Well-aligned, collective resourcing and targeted action will be critical to drive the scale of recovery that we require to halt, and then reverse, the scale of biodiversity loss (more than 70% of species and habitat lost in last 50 years) and to ensure we avoid catastrophic climate breakdown by pulling back our carbon emissions to keep global warming under the two degrees threshold. We have an enormous role to apply to pressure on our governments to make brave, bold choices followed by action.
We as Singita, along with our conservation partners, are committed to showcasing an ecotourism model that is Nature Positive & Carbon Neutral by 2030. This includes our role in contributing to the 4 key Global Goals for Nature commitment:
- Halt and reverse biodiversity loss
- Zero further extinction of Species
- Halve our ecological footprint.
- Carbon neutral
This will require collective action, joint resourcing and unique partnerships between Governments, Private sector and civil society. Private Sector/ business and civil society are best placed to respond rapidly to drive the early innovation, and action in this regard.

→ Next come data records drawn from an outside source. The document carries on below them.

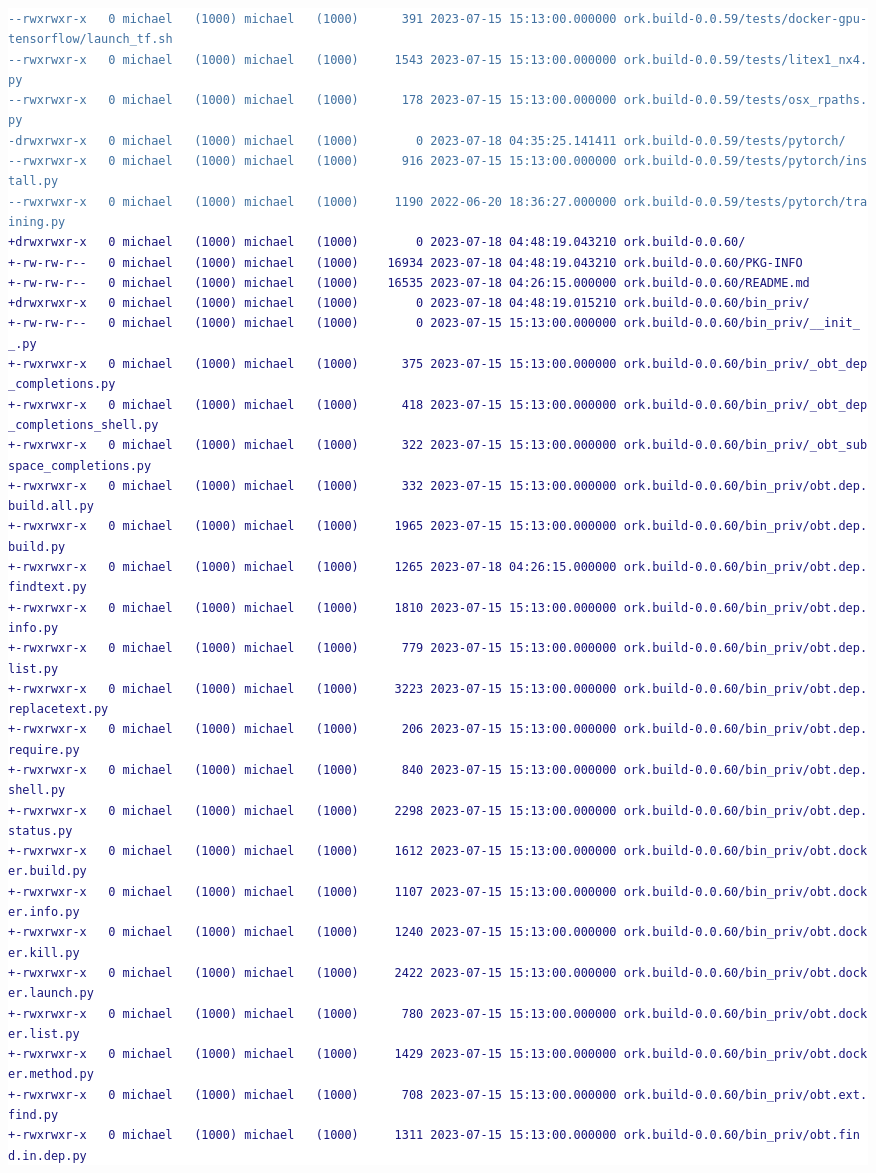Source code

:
 ```diff
--rwxrwxr-x   0 michael   (1000) michael   (1000)      391 2023-07-15 15:13:00.000000 ork.build-0.0.59/tests/docker-gpu-tensorflow/launch_tf.sh
--rwxrwxr-x   0 michael   (1000) michael   (1000)     1543 2023-07-15 15:13:00.000000 ork.build-0.0.59/tests/litex1_nx4.py
--rwxrwxr-x   0 michael   (1000) michael   (1000)      178 2023-07-15 15:13:00.000000 ork.build-0.0.59/tests/osx_rpaths.py
-drwxrwxr-x   0 michael   (1000) michael   (1000)        0 2023-07-18 04:35:25.141411 ork.build-0.0.59/tests/pytorch/
--rwxrwxr-x   0 michael   (1000) michael   (1000)      916 2023-07-15 15:13:00.000000 ork.build-0.0.59/tests/pytorch/install.py
--rwxrwxr-x   0 michael   (1000) michael   (1000)     1190 2022-06-20 18:36:27.000000 ork.build-0.0.59/tests/pytorch/training.py
+drwxrwxr-x   0 michael   (1000) michael   (1000)        0 2023-07-18 04:48:19.043210 ork.build-0.0.60/
+-rw-rw-r--   0 michael   (1000) michael   (1000)    16934 2023-07-18 04:48:19.043210 ork.build-0.0.60/PKG-INFO
+-rw-rw-r--   0 michael   (1000) michael   (1000)    16535 2023-07-18 04:26:15.000000 ork.build-0.0.60/README.md
+drwxrwxr-x   0 michael   (1000) michael   (1000)        0 2023-07-18 04:48:19.015210 ork.build-0.0.60/bin_priv/
+-rw-rw-r--   0 michael   (1000) michael   (1000)        0 2023-07-15 15:13:00.000000 ork.build-0.0.60/bin_priv/__init__.py
+-rwxrwxr-x   0 michael   (1000) michael   (1000)      375 2023-07-15 15:13:00.000000 ork.build-0.0.60/bin_priv/_obt_dep_completions.py
+-rwxrwxr-x   0 michael   (1000) michael   (1000)      418 2023-07-15 15:13:00.000000 ork.build-0.0.60/bin_priv/_obt_dep_completions_shell.py
+-rwxrwxr-x   0 michael   (1000) michael   (1000)      322 2023-07-15 15:13:00.000000 ork.build-0.0.60/bin_priv/_obt_subspace_completions.py
+-rwxrwxr-x   0 michael   (1000) michael   (1000)      332 2023-07-15 15:13:00.000000 ork.build-0.0.60/bin_priv/obt.dep.build.all.py
+-rwxrwxr-x   0 michael   (1000) michael   (1000)     1965 2023-07-15 15:13:00.000000 ork.build-0.0.60/bin_priv/obt.dep.build.py
+-rwxrwxr-x   0 michael   (1000) michael   (1000)     1265 2023-07-18 04:26:15.000000 ork.build-0.0.60/bin_priv/obt.dep.findtext.py
+-rwxrwxr-x   0 michael   (1000) michael   (1000)     1810 2023-07-15 15:13:00.000000 ork.build-0.0.60/bin_priv/obt.dep.info.py
+-rwxrwxr-x   0 michael   (1000) michael   (1000)      779 2023-07-15 15:13:00.000000 ork.build-0.0.60/bin_priv/obt.dep.list.py
+-rwxrwxr-x   0 michael   (1000) michael   (1000)     3223 2023-07-15 15:13:00.000000 ork.build-0.0.60/bin_priv/obt.dep.replacetext.py
+-rwxrwxr-x   0 michael   (1000) michael   (1000)      206 2023-07-15 15:13:00.000000 ork.build-0.0.60/bin_priv/obt.dep.require.py
+-rwxrwxr-x   0 michael   (1000) michael   (1000)      840 2023-07-15 15:13:00.000000 ork.build-0.0.60/bin_priv/obt.dep.shell.py
+-rwxrwxr-x   0 michael   (1000) michael   (1000)     2298 2023-07-15 15:13:00.000000 ork.build-0.0.60/bin_priv/obt.dep.status.py
+-rwxrwxr-x   0 michael   (1000) michael   (1000)     1612 2023-07-15 15:13:00.000000 ork.build-0.0.60/bin_priv/obt.docker.build.py
+-rwxrwxr-x   0 michael   (1000) michael   (1000)     1107 2023-07-15 15:13:00.000000 ork.build-0.0.60/bin_priv/obt.docker.info.py
+-rwxrwxr-x   0 michael   (1000) michael   (1000)     1240 2023-07-15 15:13:00.000000 ork.build-0.0.60/bin_priv/obt.docker.kill.py
+-rwxrwxr-x   0 michael   (1000) michael   (1000)     2422 2023-07-15 15:13:00.000000 ork.build-0.0.60/bin_priv/obt.docker.launch.py
+-rwxrwxr-x   0 michael   (1000) michael   (1000)      780 2023-07-15 15:13:00.000000 ork.build-0.0.60/bin_priv/obt.docker.list.py
+-rwxrwxr-x   0 michael   (1000) michael   (1000)     1429 2023-07-15 15:13:00.000000 ork.build-0.0.60/bin_priv/obt.docker.method.py
+-rwxrwxr-x   0 michael   (1000) michael   (1000)      708 2023-07-15 15:13:00.000000 ork.build-0.0.60/bin_priv/obt.ext.find.py
+-rwxrwxr-x   0 michael   (1000) michael   (1000)     1311 2023-07-15 15:13:00.000000 ork.build-0.0.60/bin_priv/obt.find.in.dep.py
```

TWD: Even with the fact that global warming is inevitable and all we can do is slow
down the process, what gives you hope to continue your line of work if eventually, none of it
will really ‘matter’ in the long run?
Inge: I certainly acknowledge an enormous sense of urgency when faced with the sheer scale and pace of action required at a global scale. What we do or don’t do in this next ten years will define our future and that of my children. Yet at the same time, I have a sense of optimism and hope. Once you have experienced these iconic destinations (such as the Serengeti – home to Great Wildebeest Migration or witnessed Mountain Gorillas in Volcanoes National Park or spent time with elusive leopards or majestic lions of Africa – it brings home the many remarkable achievements of our conservation partners that have been made in very short environmental timeframes. We have extraordinary examples of widescale restoration – such as the previously degraded corridor of the Western Serengeti ecosystem (Tanzania), now home once again to a flourishing natural ecosystem with bountiful plains games in just 15 years (from a few hundred to thousands of buffalo, elephant, general plains game).

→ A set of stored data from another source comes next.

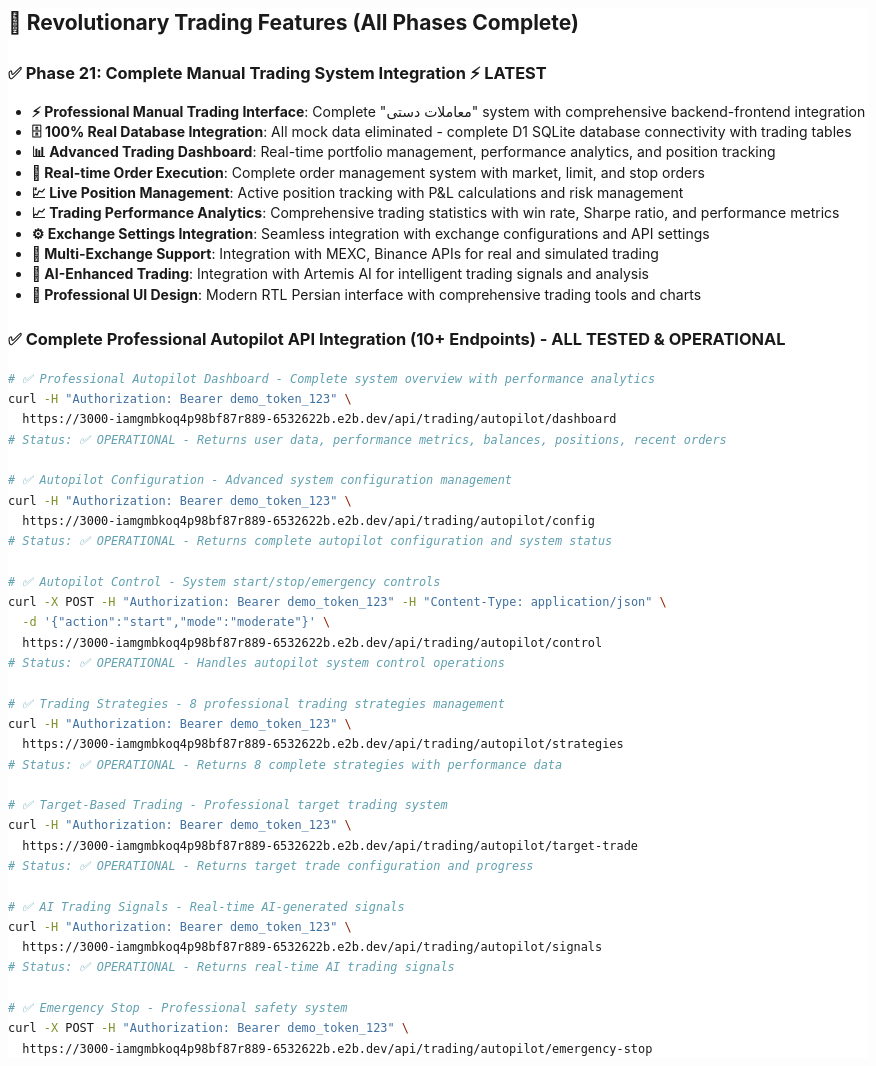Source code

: ## 🚀 Revolutionary Trading Features (All Phases Complete)

### ✅ **Phase 21: Complete Manual Trading System Integration** ⚡ **LATEST** 
- **⚡ Professional Manual Trading Interface**: Complete "معاملات دستی" system with comprehensive backend-frontend integration
- **🗄️ 100% Real Database Integration**: All mock data eliminated - complete D1 SQLite database connectivity with trading tables
- **📊 Advanced Trading Dashboard**: Real-time portfolio management, performance analytics, and position tracking
- **🔄 Real-time Order Execution**: Complete order management system with market, limit, and stop orders
- **💹 Live Position Management**: Active position tracking with P&L calculations and risk management
- **📈 Trading Performance Analytics**: Comprehensive trading statistics with win rate, Sharpe ratio, and performance metrics
- **⚙️ Exchange Settings Integration**: Seamless integration with exchange configurations and API settings
- **🔗 Multi-Exchange Support**: Integration with MEXC, Binance APIs for real and simulated trading
- **🤖 AI-Enhanced Trading**: Integration with Artemis AI for intelligent trading signals and analysis
- **🎨 Professional UI Design**: Modern RTL Persian interface with comprehensive trading tools and charts

### **✅ Complete Professional Autopilot API Integration (10+ Endpoints) - ALL TESTED & OPERATIONAL**
```bash
# ✅ Professional Autopilot Dashboard - Complete system overview with performance analytics
curl -H "Authorization: Bearer demo_token_123" \
  https://3000-iamgmbkoq4p98bf87r889-6532622b.e2b.dev/api/trading/autopilot/dashboard
# Status: ✅ OPERATIONAL - Returns user data, performance metrics, balances, positions, recent orders

# ✅ Autopilot Configuration - Advanced system configuration management
curl -H "Authorization: Bearer demo_token_123" \
  https://3000-iamgmbkoq4p98bf87r889-6532622b.e2b.dev/api/trading/autopilot/config
# Status: ✅ OPERATIONAL - Returns complete autopilot configuration and system status

# ✅ Autopilot Control - System start/stop/emergency controls  
curl -X POST -H "Authorization: Bearer demo_token_123" -H "Content-Type: application/json" \
  -d '{"action":"start","mode":"moderate"}' \
  https://3000-iamgmbkoq4p98bf87r889-6532622b.e2b.dev/api/trading/autopilot/control
# Status: ✅ OPERATIONAL - Handles autopilot system control operations

# ✅ Trading Strategies - 8 professional trading strategies management
curl -H "Authorization: Bearer demo_token_123" \
  https://3000-iamgmbkoq4p98bf87r889-6532622b.e2b.dev/api/trading/autopilot/strategies
# Status: ✅ OPERATIONAL - Returns 8 complete strategies with performance data

# ✅ Target-Based Trading - Professional target trading system
curl -H "Authorization: Bearer demo_token_123" \
  https://3000-iamgmbkoq4p98bf87r889-6532622b.e2b.dev/api/trading/autopilot/target-trade
# Status: ✅ OPERATIONAL - Returns target trade configuration and progress

# ✅ AI Trading Signals - Real-time AI-generated signals
curl -H "Authorization: Bearer demo_token_123" \
  https://3000-iamgmbkoq4p98bf87r889-6532622b.e2b.dev/api/trading/autopilot/signals
# Status: ✅ OPERATIONAL - Returns real-time AI trading signals

# ✅ Emergency Stop - Professional safety system
curl -X POST -H "Authorization: Bearer demo_token_123" \
  https://3000-iamgmbkoq4p98bf87r889-6532622b.e2b.dev/api/trading/autopilot/emergency-stop
```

The re-introduction of critically endangered eastern Black Rhino in northern Tanzania, the steady recovery of the Mountain Gorilla in Rwanda’s Volcanoes National Park (from just over 350 to more than 1,000 in just ten years). In Zimbabwe, the critical source population of rhino is now positioned to restock key reserves in the surrounding region. These examples show how recovery and restoration is possible and give me hope, that with the right group of partners, the use of technology, connectedness and resourcefulness, we can make an enormous difference.

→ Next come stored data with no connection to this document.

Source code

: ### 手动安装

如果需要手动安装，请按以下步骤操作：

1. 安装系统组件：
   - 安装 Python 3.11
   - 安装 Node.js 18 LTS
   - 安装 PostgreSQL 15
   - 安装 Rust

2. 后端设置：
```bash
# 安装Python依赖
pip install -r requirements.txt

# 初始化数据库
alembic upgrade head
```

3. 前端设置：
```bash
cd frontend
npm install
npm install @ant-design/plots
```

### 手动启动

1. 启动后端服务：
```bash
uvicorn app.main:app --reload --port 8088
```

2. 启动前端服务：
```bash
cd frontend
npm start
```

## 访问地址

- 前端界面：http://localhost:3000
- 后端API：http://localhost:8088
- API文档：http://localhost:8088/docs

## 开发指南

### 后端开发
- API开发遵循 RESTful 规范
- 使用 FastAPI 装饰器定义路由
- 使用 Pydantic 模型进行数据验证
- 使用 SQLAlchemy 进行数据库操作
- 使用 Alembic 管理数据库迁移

These models of public-private sector partnerships and co-management demonstrates how nature- based solutions must be part of our post pandemic, global economic recovery. Singita will continue to work to increase our influence, to have even greater impact across Africa’s unique wilderness hotspots. Every one of us can make a difference via our daily choices – our food choices, reducing our waste, considering our transport options, conserving water, eliminating single-use plastic. These small actions add up to global ground swells of change.